Records shown:
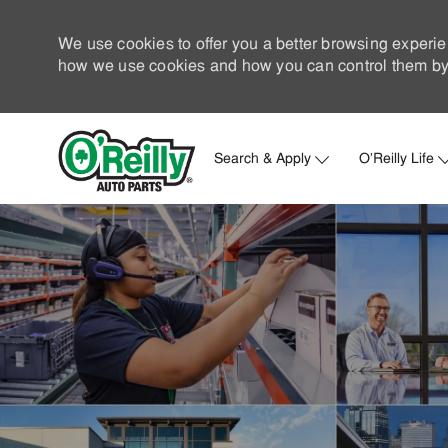
We use cookies to offer you a better browsing experie
how we use cookies and how you can control them by 
Search & Apply
O'Reilly Life
-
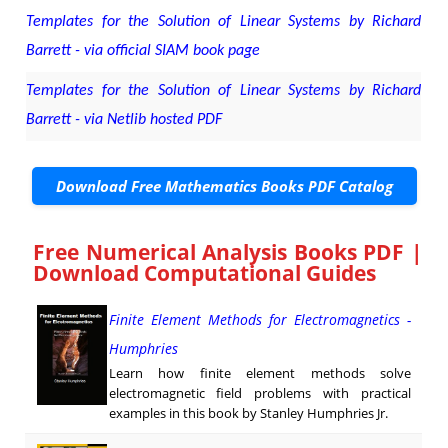
Templates for the Solution of Linear Systems by Richard
Barrett - via official SIAM book page
Templates for the Solution of Linear Systems by Richard
Barrett - via Netlib hosted PDF
Download Free Mathematics Books PDF Catalog
Free Numerical Analysis Books PDF |
Download Computational Guides
Finite Element Methods for Electromagnetics -
Humphries
Learn how finite element methods solve
electromagnetic field problems with practical
examples in this book by Stanley Humphries Jr.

Task goal: Please output exactly the lines from the one containing "Finite Element Methods for" through the end of the records, both included.

Solution for this exercise:
Finite Element Methods for Electromagnetics -
Humphries
Learn how finite element methods solve
electromagnetic field problems with practical
examples in this book by Stanley Humphries Jr.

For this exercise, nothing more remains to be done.